オランダ靴の謎 タイトル

オランダ靴の謎

原題

The Dutch Shoe Mystery

発表年

1931

著者/訳者/解説

エラリー・クイーン/井上勇/中島河太郎

カバーデザイン

辰巳四郎

ページ数

396
作品レビュー

あらすじ(解説文)

出版

東京創元社
創元推理文庫104-7
オランダ記念病院の手術台にのせられた百万長者の老婦人は、白布をめくると、すでに針金で絞殺されていた。 犯人は病院の中にいるのか? しかしエラリーの英知をもってしても、第二の殺人を防ぐことはできなかった! 作者が典型的なフェア・プレイで、あらゆる手掛かりを与え、読者に挑戦した本格推理長編。 数学のように整然とした論理構成は、クイーンならではの醍醐味である。

初版

1959年

重版

1995年71版(600円)

入手

セブンアンドワイicon amazon

ISBN

4-488-10407-X

【感想】★★★★★

 本作は本当に純粋な論理的推理が楽しめます。 私的には国名シリーズの中でもっとも意外な結末だったと思います。 クイーン家の給仕ジューナ少年も活躍しますし、構成もしっかりしています。 また、各章の題名が全て”tion”が最後につく単語が使われているなど、遊び心もあって楽しいですね。 登場人物がかなり多いですが、それほど抵抗なく読むことができると思います。

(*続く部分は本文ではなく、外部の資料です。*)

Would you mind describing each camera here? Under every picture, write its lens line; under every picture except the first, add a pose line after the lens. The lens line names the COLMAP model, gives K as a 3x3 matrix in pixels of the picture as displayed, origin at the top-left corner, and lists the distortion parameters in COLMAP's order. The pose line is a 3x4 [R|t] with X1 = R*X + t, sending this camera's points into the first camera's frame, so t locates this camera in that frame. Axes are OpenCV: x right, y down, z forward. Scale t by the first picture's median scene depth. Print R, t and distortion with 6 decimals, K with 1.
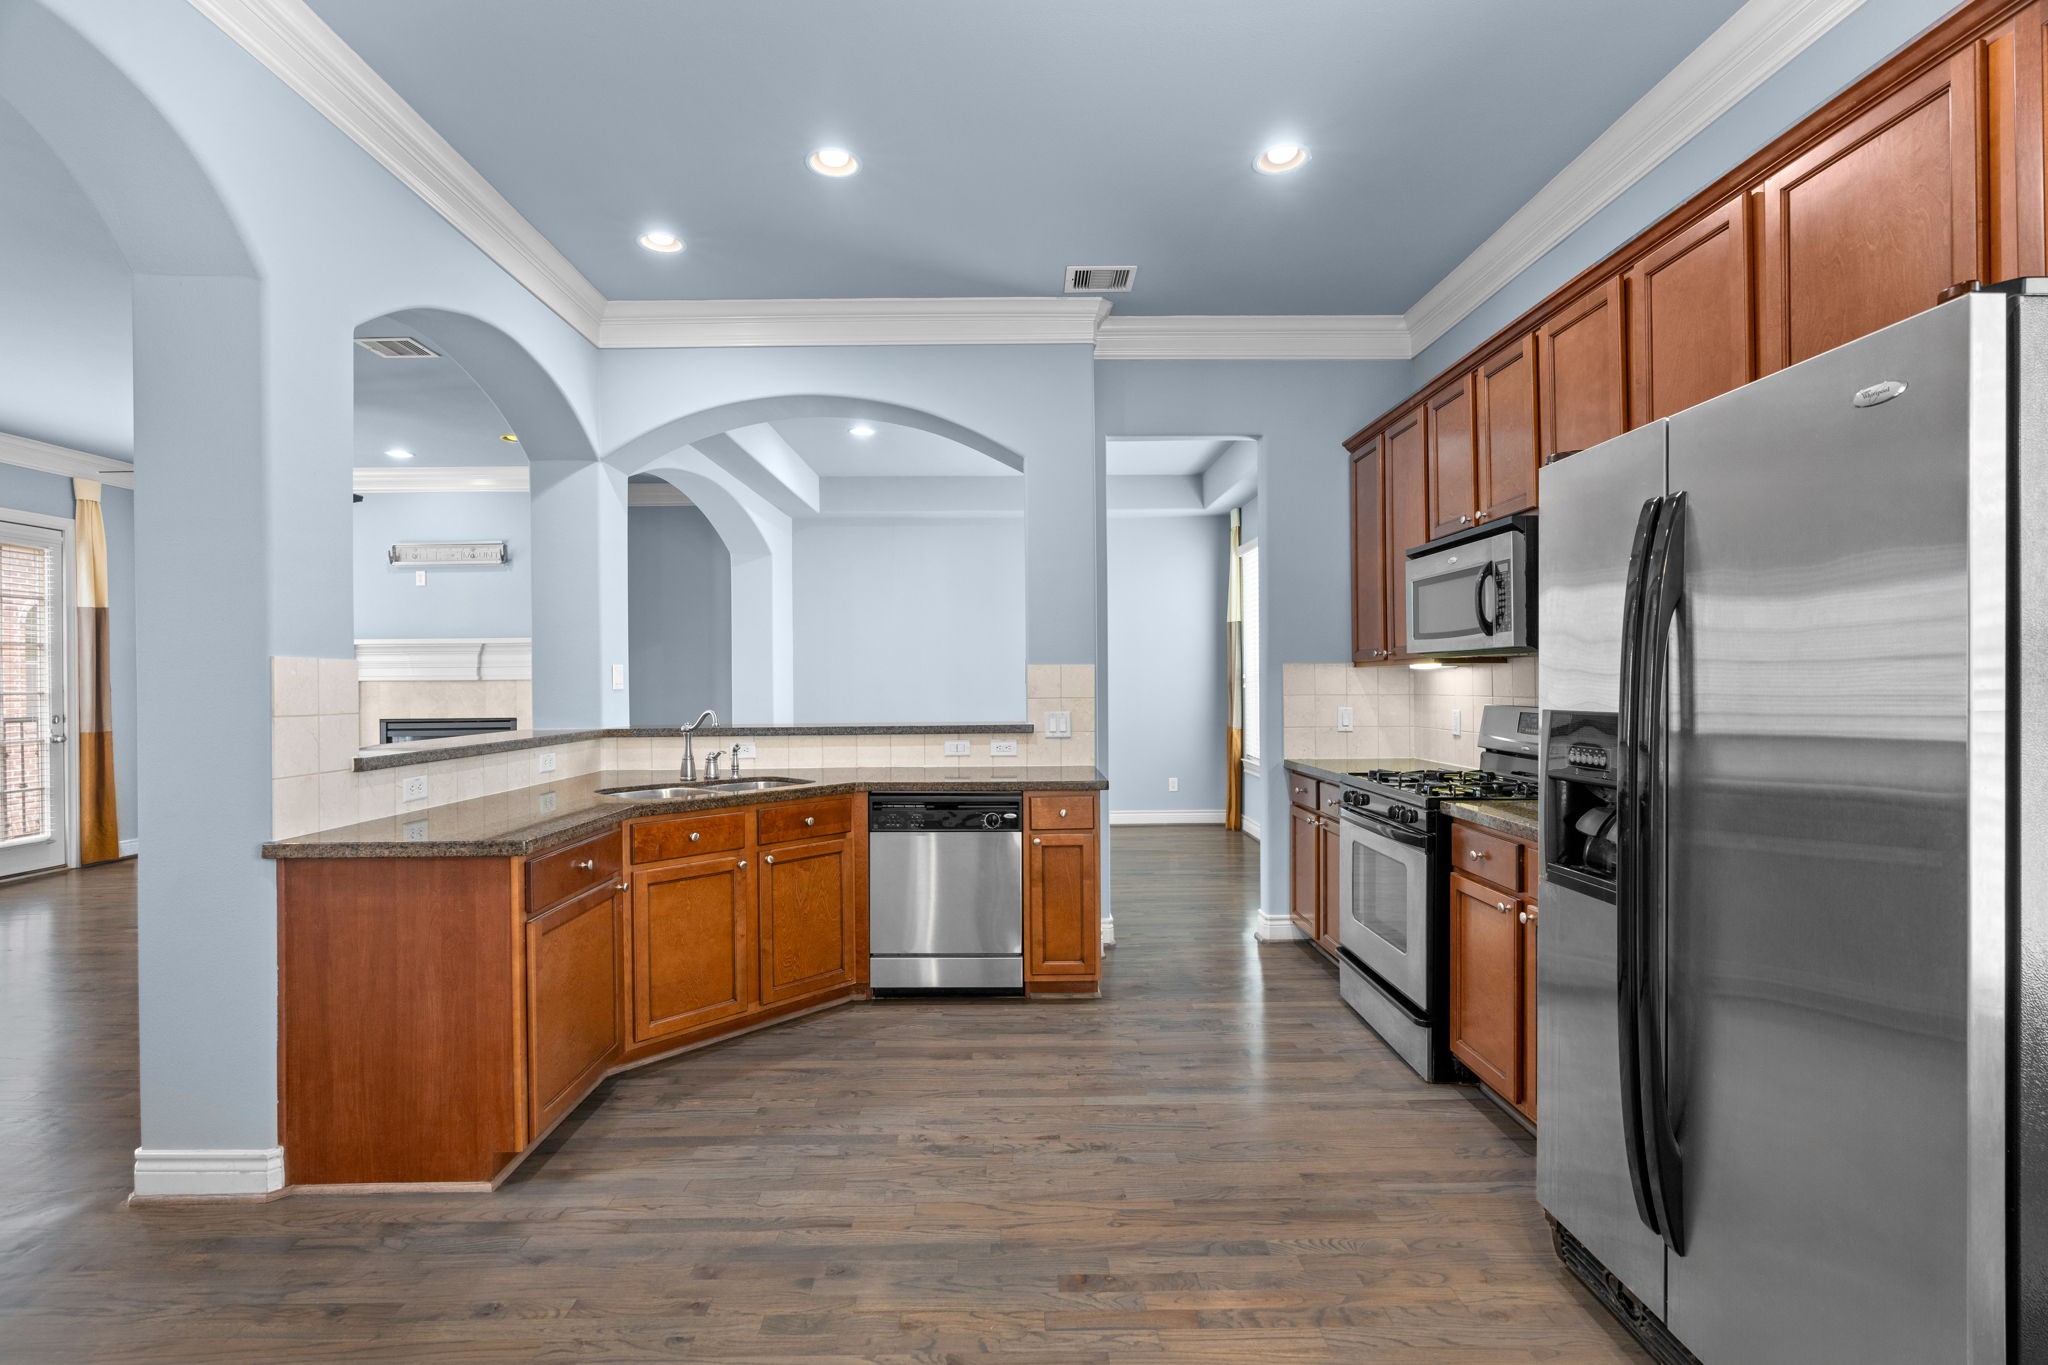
lens RADIAL K [[921.1, 0, 1027.5], [0, 921.1, 685.2], [0, 0, 1]] dist [-0.012864, 0.006338]
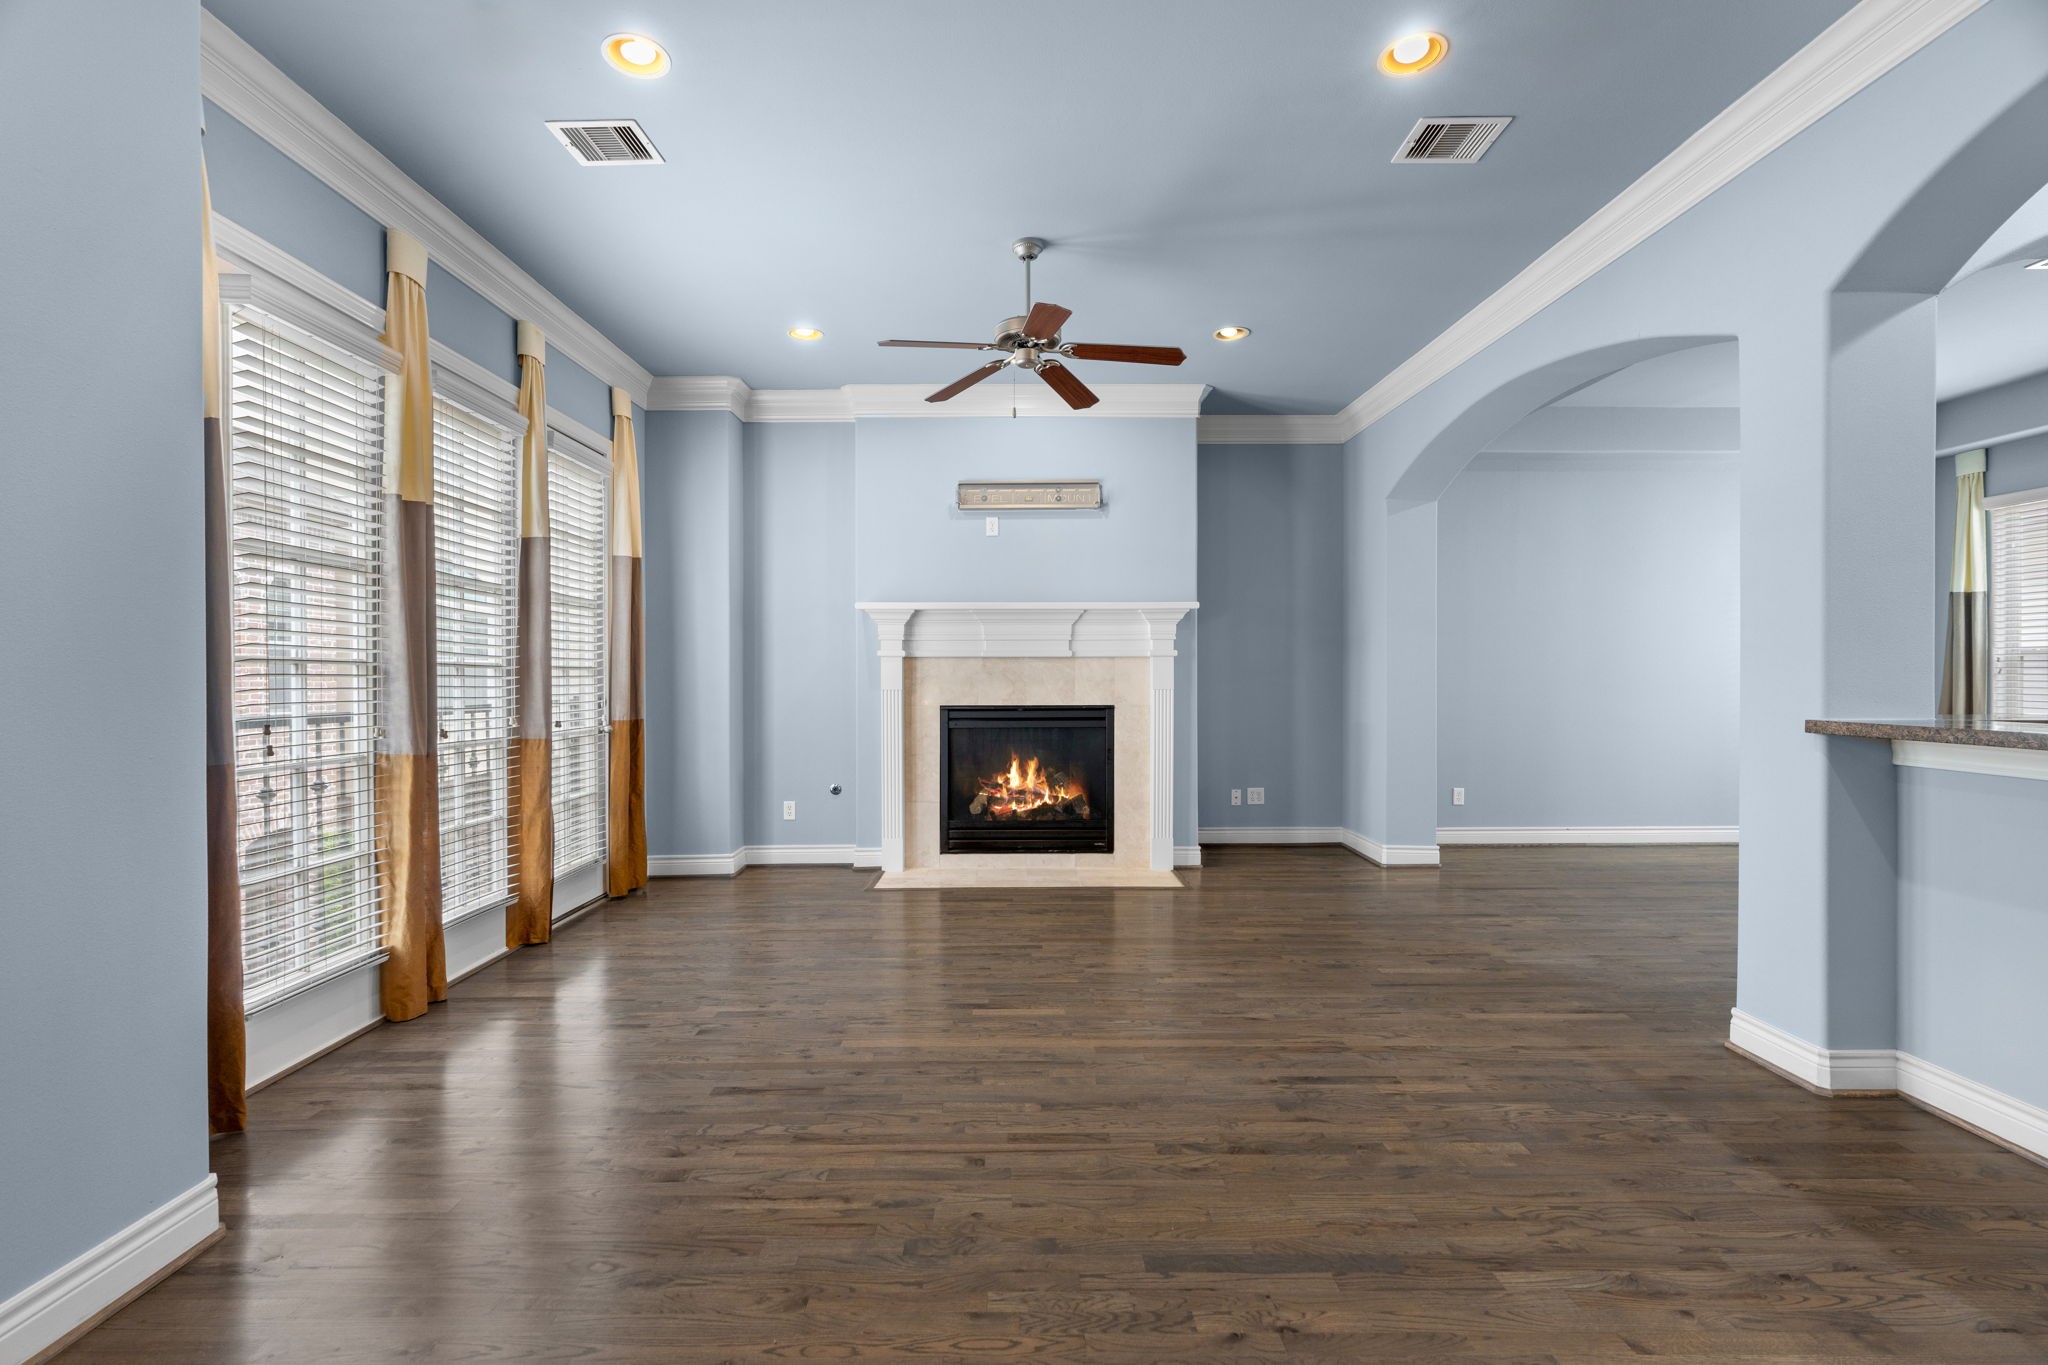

 本格の観点からすると、クイーンの推理はとても論理的で穴はまったくといっていい程ありません。 また、トリックも秀逸でとてもよく出来ていました。難易度はかなり高めで、この作品の犯人が分かった人はすごいと思いますね。

 一点だけこれはネタバレにはならないので言ってしまうと、針金を凶器に絞殺すれば手に針金の跡がくっきり残ると思うのですが、なぜ警察やエラリーはすぐにそれを調べなかったのでしょうか?という疑問は残ったのですが、本格ミステリとしての出来栄えはかなりのものであり、国名シリーズの代表作の一つに挙げられる傑作だと思います。